L’illustrazione di un ragazzo, le cui caratteristiche dal punto di vista diagnostico, rientrano nel profilo dei disturbi di personalità borderline e del comportamento, può aiutare a capire come, il lavoro effettuato al Centro Diurno, possa plasmarsi su un tipo di intervento psicologico essenzialmente indiretto, fondato sulla capacità di tutti gli operatori di costituire un apparato pensante ausiliario sostitutivo.
Tale apparato mentale, perché funzioni ed operi, necessita del continuo lavoro di ricomposizione, di integrazione e di rielaborazione delle molteplici sfaccettature-immagini, prodotte dagli aspetti transferali e controtransferali che si producono all’interno di tutta la rete delle relazioni messe in atto.
L’arrivo di Mario al Centro Diurno avviene in due tempi: la prima volta conosciamo il ragazzo nel febbraio 2000, all’età di sedici anni e mezzo; egli viene accompagnato dal padre che chiede un suo inserimento, motivato dai comportamenti provocatori e dalle continue liti che rendono impossibile la convivenza con lui.
Mario mostra subito un forte rifiuto per il senso di costrizione in cui i suoi genitori lo pongono, infatti, pur con il supporto e la collaborazione dei Servizi Territoriali di appartenenza, egli riesce a frequentare solo per un paio di giorni, dopodiché, smette di venire. Durante questo breve tempo, mette in atto comportamenti aggressivi ed oppositori nei confronti sia del gruppo dei pari sia degli operatori; diventa impossibile proporgli qualsiasi attività, si sente minacciato e perseguitato ogniqualvolta che ci si rivolge a lui.
Vengono successivamente tentati ulteriori contatti telefonici da parte di un’educatrice, ma visto il suo netto rifiuto, decidiamo di fermarci, comunicando a Mario la nostra intenzione di rispettare la sua scelta. Verremo dopo a conoscenza del fatto che la sua venuta, la prima volta, era stata ottenuta con l’inganno.
Esattamente un anno dopo, rivediamo il ragazzo, questa volta accompagnato dal suo insegnante di sostegno, dell’istituto tecnico che frequenta, e con il quale Mario ha instaurato un buon rapporto, in un clima di reciproca fiducia. L’insegnante riesce a concordare con lui la necessità di frequentare il Centro, al fine di ottenere a scuola un miglior rendimento ed un clima di relazioni più soddisfacente.
Ci sembra significativo il fatto che Mario, in entrambi le occasioni di incontro con noi, sia stato accompagnato da figure maschili adulte, come ad evidenziare la particolare importanza di questo tipo di relazione, ai fini della propria evoluzione.
Mario è terzogenito di quattro figli: la fratria è caratterizzata dal fatto che i primi due fratelli, un maschio ed una femmina, abbiano entrambi una disabilità per cui risultano portatori di handicap, a causa di un’ipoacusia una e di un ritardo mentale lieve l’altro.

Domande di studio:
A. Secondo il testo sul caso di Mario, quanti anni aveva il ragazzo quando il Centro Diurno lo conobbe per la prima volta?
B. Ricopia dal testo sul caso di Mario il passo che comincia con "Mario è terzogenito" e finisce con "mentale lieve l’altro.".
C. Prosegui il testo sul caso di Mario, scrivendo ciò che viene dopo l'ultima frase riportata.
L'elenco che segue non ha alcun rapporto con il testo sul caso di Mario.

Materiale di studio:
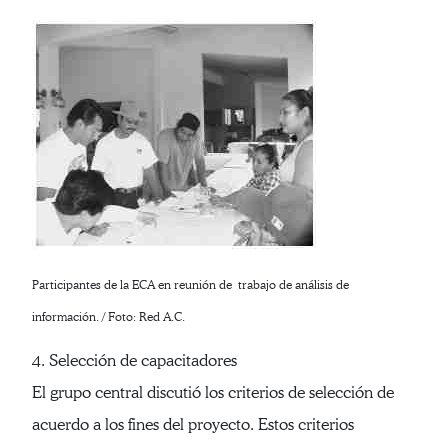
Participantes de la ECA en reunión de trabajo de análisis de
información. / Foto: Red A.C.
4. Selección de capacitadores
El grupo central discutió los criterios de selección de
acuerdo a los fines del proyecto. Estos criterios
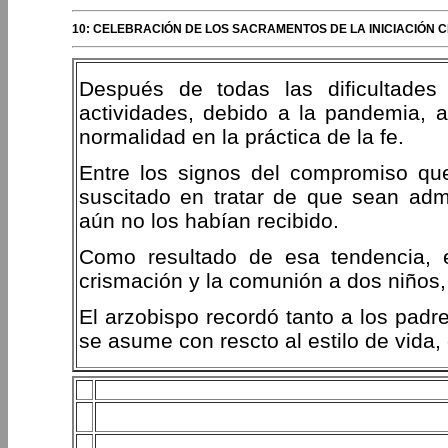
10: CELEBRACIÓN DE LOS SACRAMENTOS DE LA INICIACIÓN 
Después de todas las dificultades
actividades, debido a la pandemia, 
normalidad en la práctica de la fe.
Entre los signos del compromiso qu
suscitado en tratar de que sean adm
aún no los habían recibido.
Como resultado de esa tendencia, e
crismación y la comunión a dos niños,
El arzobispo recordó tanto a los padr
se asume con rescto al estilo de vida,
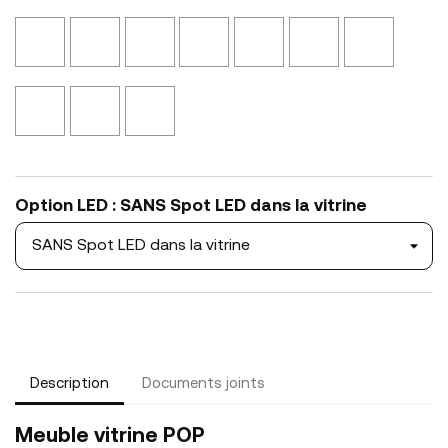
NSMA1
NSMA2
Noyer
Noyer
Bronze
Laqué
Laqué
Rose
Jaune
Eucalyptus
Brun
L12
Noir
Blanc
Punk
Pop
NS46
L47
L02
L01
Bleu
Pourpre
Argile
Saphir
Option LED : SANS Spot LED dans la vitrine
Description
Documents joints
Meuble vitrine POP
==
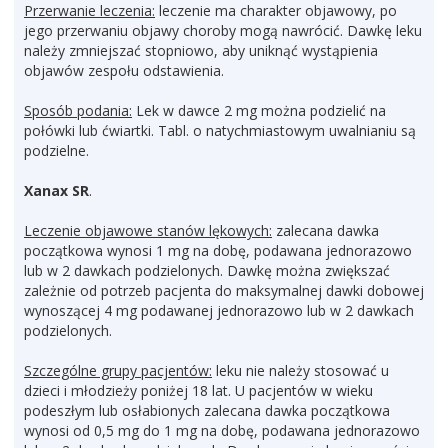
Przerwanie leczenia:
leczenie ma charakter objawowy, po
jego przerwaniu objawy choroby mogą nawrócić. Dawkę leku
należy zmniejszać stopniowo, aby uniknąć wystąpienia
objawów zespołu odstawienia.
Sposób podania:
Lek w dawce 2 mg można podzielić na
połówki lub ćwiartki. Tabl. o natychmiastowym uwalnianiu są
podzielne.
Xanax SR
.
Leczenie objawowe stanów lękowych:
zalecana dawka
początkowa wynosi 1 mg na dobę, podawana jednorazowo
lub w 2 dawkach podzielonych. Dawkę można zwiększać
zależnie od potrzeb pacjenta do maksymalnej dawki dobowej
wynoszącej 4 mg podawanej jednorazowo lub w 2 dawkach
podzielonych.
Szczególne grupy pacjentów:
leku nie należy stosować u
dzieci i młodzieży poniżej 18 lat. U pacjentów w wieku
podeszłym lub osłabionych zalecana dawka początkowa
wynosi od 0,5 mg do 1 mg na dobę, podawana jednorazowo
---
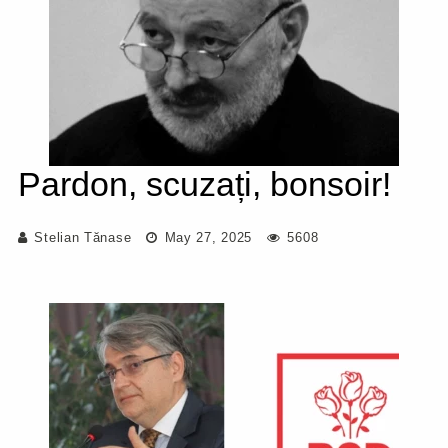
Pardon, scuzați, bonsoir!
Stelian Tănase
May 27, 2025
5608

Risposte agli esercizi:
A. Aveva sedici anni e mezzo.

B.
Mario è terzogenito di quattro figli: la fratria è caratterizzata dal fatto che i primi due fratelli, un maschio ed una femmina, abbiano entrambi una disabilità per cui risultano portatori di handicap, a causa di un’ipoacusia una e di un ritardo mentale lieve l’altro.

C.
Mario sembra avercela con tutti, coi suoi genitori che chiama “bastardi”, a cui attribuisce le colpe di tutti i suoi problemi, con i suoi fratelli perché handicappati; ci dà l’impressione che egli si voglia scagliare contro la sensazione di non essere riconosciuto per quello che è veramente, per quello che vale, e che resti confuso nell’insieme dell’area riguardante l’handicap.
Mario, durante un primo periodo di prova al Centro Diurno, assume atteggiamenti di attacco e di rifiuto, non partecipa alle attività dei laboratori, disturba, provoca, è in atteggiamento di sfida aperta e di protesta un po’ con tutti.
Nonostante ciò, si riesce a coinvolgere il ragazzo facendolo essere parte attiva del suo progetto, delineando un accordo di "impegno programmatico", stabilendo che sia lui a scegliere i giorni di frequenza anche in base alla scelta di attività da svolgere nei laboratori.
La richiesta di Mario di ricevere un supporto per un suo rafforzamento in senso scolastico, la frequenza costante e la partecipazione efficace e meritevole del ragazzo al laboratorio scuola, permette un primo aggancio positivo e consente di mettere a punto una programmazione didattico-cognitiva calibrata sulle sue competenze ed integrata col progetto terapeutico.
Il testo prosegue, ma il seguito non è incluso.